The problem - The answer consists only of the lines from the beginning of the listing below to the line holding "Picture 3 (336", inclusive, with every picture removed.

Records supplied -
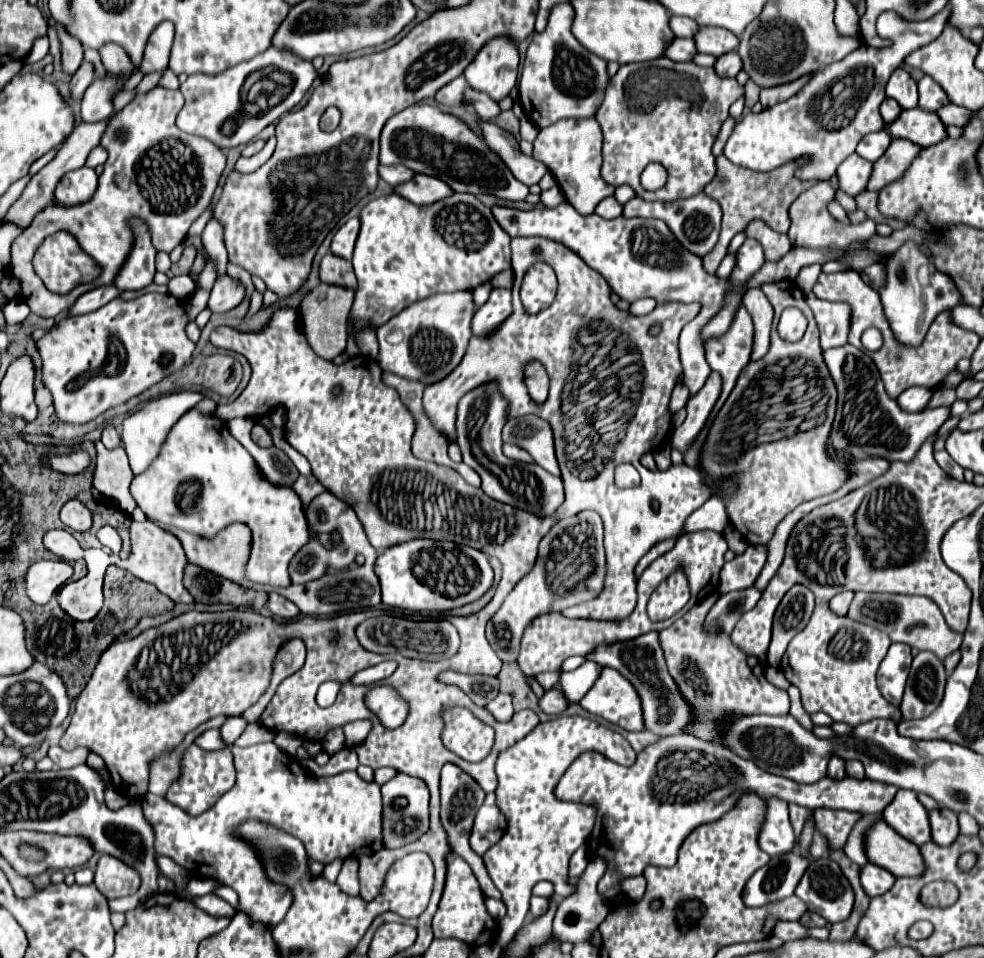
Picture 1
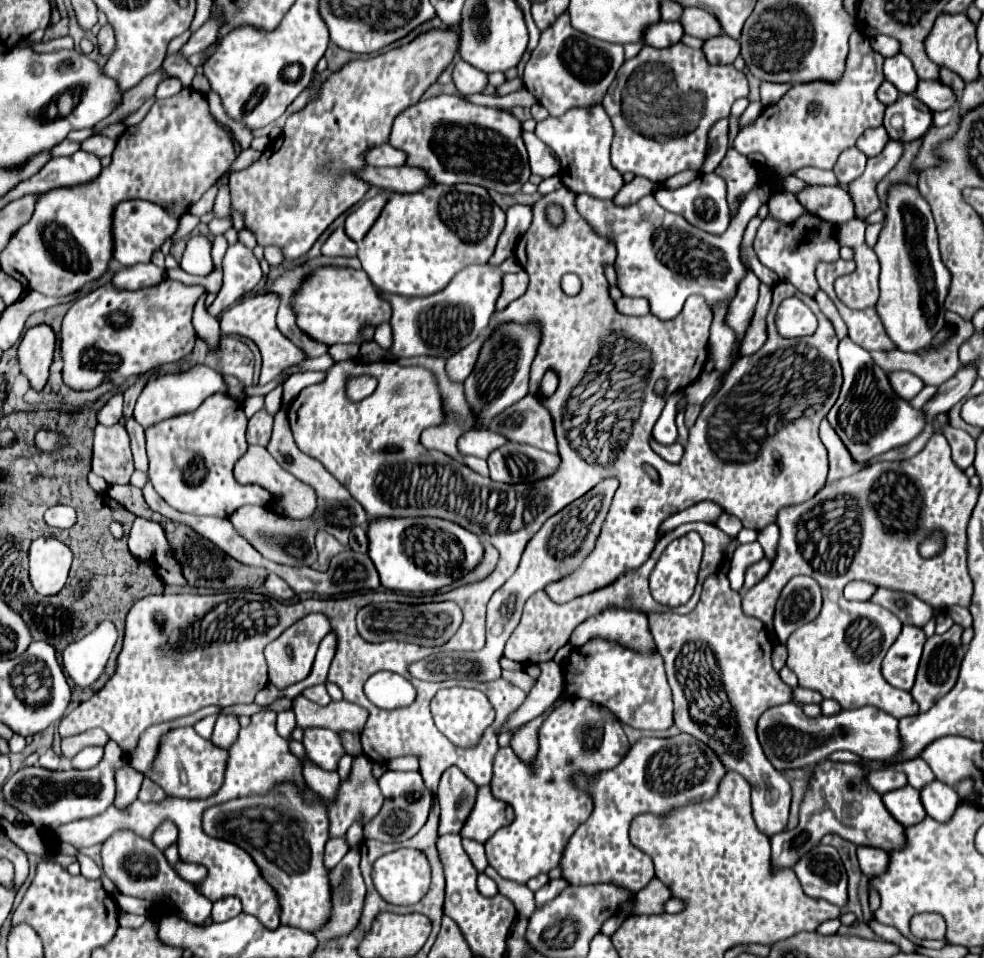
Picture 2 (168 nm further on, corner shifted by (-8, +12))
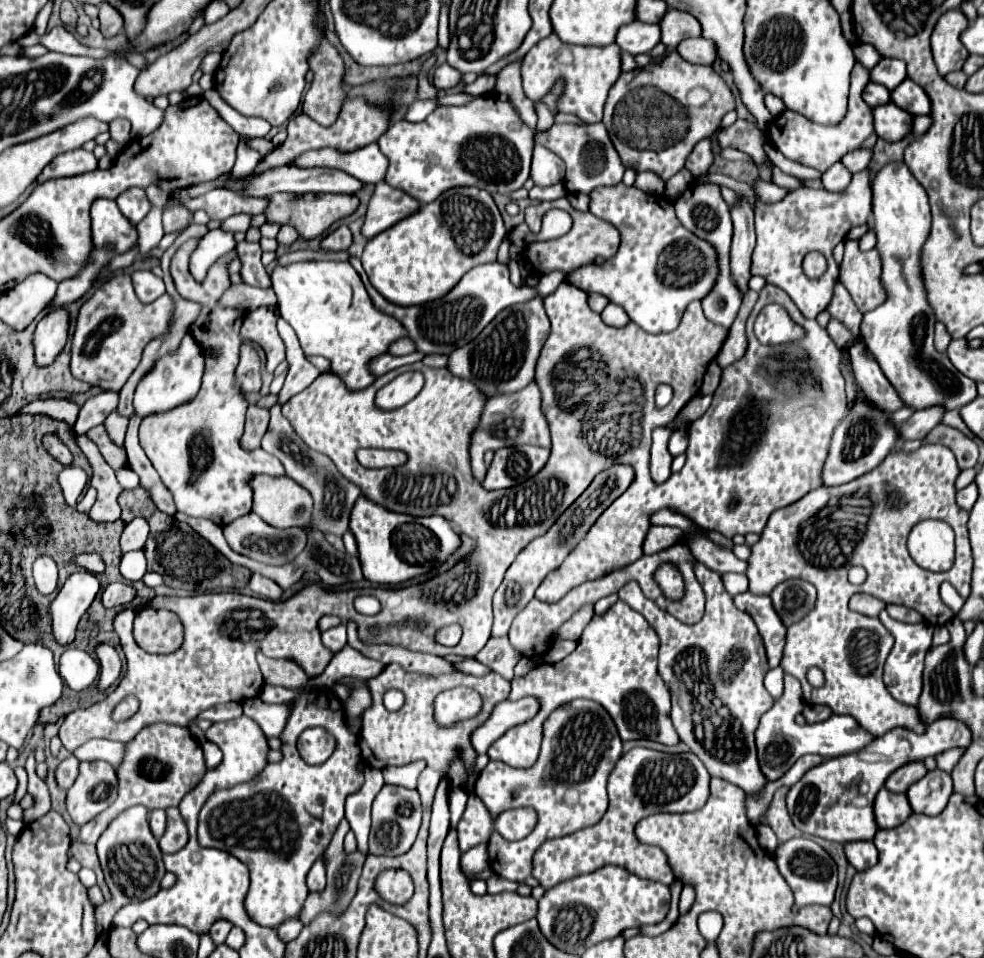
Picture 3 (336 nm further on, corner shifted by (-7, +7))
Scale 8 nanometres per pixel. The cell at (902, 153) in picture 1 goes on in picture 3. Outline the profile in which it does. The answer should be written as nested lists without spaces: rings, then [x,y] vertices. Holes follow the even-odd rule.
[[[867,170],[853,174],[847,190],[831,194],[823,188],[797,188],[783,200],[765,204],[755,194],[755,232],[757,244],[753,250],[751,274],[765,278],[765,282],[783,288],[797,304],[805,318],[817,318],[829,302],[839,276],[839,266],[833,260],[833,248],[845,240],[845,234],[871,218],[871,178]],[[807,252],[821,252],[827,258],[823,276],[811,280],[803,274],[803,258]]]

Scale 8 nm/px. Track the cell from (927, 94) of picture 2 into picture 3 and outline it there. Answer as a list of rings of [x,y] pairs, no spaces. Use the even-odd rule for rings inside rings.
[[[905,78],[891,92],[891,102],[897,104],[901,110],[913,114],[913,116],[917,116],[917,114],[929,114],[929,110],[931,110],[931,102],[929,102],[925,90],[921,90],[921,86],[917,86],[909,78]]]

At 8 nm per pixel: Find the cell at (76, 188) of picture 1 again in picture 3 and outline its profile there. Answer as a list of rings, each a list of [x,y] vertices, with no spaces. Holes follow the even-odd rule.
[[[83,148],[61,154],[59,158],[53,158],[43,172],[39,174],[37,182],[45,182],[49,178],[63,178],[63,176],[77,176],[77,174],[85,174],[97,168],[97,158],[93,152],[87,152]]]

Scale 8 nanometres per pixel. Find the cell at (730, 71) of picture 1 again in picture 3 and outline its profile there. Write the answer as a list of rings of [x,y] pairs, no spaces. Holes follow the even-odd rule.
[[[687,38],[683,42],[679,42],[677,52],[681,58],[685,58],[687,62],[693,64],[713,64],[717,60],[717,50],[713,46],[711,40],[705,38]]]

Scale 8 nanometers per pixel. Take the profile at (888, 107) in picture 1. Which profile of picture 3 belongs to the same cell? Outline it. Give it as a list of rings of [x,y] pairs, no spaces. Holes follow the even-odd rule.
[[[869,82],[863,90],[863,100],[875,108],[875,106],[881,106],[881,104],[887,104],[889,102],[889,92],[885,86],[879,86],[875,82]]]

Result -
Picture 1
Picture 2 (168 nm further on, corner shifted by (-8, +12))
Picture 3 (336 nm further on, corner shifted by (-7, +7))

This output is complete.